The Los Angeles Rams have traded wide receiver Brandin Cooks and a 2022 fourth-round draft pick to the Houston Texans for the 57th pick in this year’s NFL Draft.
Cooks, a speedy wide receiver out of Oregon State, was selected 20th overall in the 2014 NFL Draft by the New Orleans Saints. After four seasons in New Orleans, he was traded to New England, where he was part of the Patriots team that lost to the Philadelphia Eagles in the Super Bowl. He was then traded to the Los Angeles Rams, where he spent the last two seasons.
Cooks is not without talent, having put up four 1,000-yard seasons in his six-year career. He has also played in 78 of a possible 80 regular-season games over the last five seasons, showing unexpected durability for a receiver that is small in stature at 5-10 and 180 pounds. The problem is that the Texans already have this guy on their roster, multiple times over.
The Rams have now lost Dante Fowler, Cory Littleton, Todd Gurley, and Cooks this offseason. The moves are driven by budget as the team will need to sign All-Pro cornerback Jalen Ramsey to a new deal.
It’s not all bad though, Jared Goff still has his boys Cooper Kupp and Robert Woods to sling it to, and the defense still boasts Aaron Donald and Ramsey, but it will be interesting to see how this team performs in 2020.
For the Texans, I don’t know. Bill O’Brien baffles me. You now have Cooks, Will Fuller, Kenny Stills, Randall Cobb, and Keke Coutee at the top of the wide receiver depth chart. They are all fly route or slot guys.

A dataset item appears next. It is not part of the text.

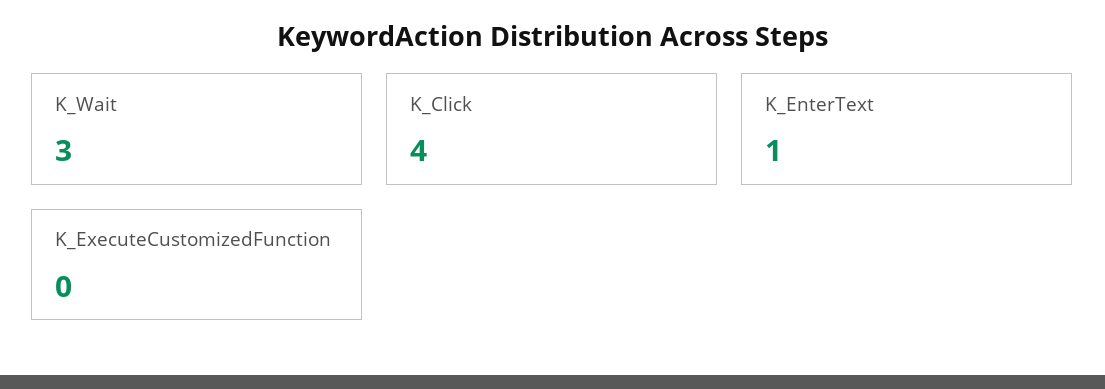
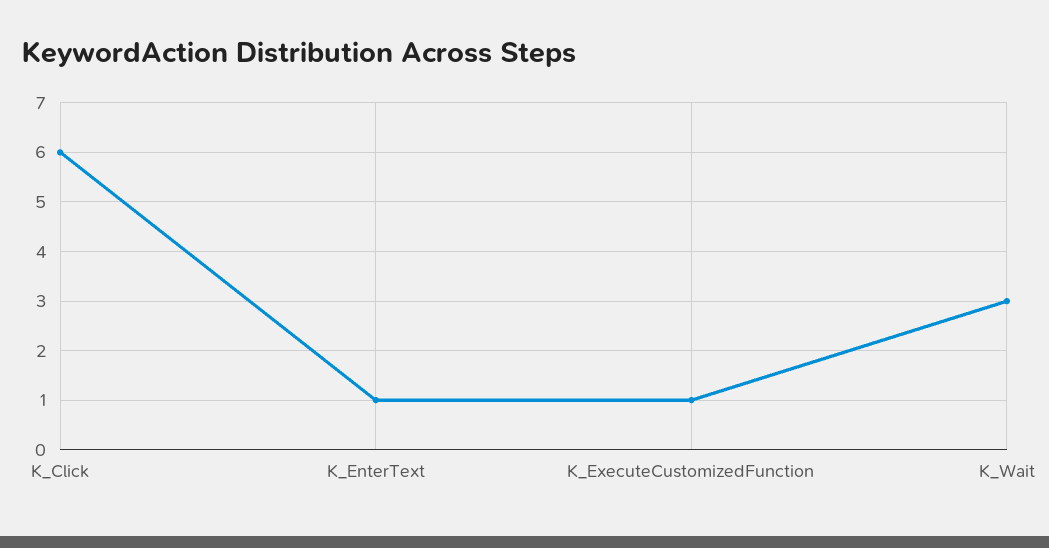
K_Click: 4 -> 6
K_ExecuteCustomizedFunction: 0 -> 1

There isn’t a guy in that group that anyone would consider a possession receiver like DeAndre Hopkins was. Now, there is a possibility that the sum of the parts could be greater than the individuals if everyone stays healthy, especially when you factor in the receiving chops of Duke Johnson and David Johnson out of the backfield. I guess we will all find out together.
No vaccine, no fans?
The entire world has been hit hard by the coronavirus pandemic, and it is no different in the sports world as all leagues are at a standstill. In a recent poll released by the Seton Hall School of Business, 72% of the 762 people that were polled said they would not attend a live sporting event until a vaccine for the virus was produced and distributed.
This is not surprising but must be troubling for sports leagues and organizations as the timeline for an effective and approved vaccination is said to be roughly 18 months, and that would be very optimistic and historically quick.
The concern is not something that will dissipate anytime soon as we are continuing to experience high death totals all around the world as well as in New York City. The report was first released by ESPN.com.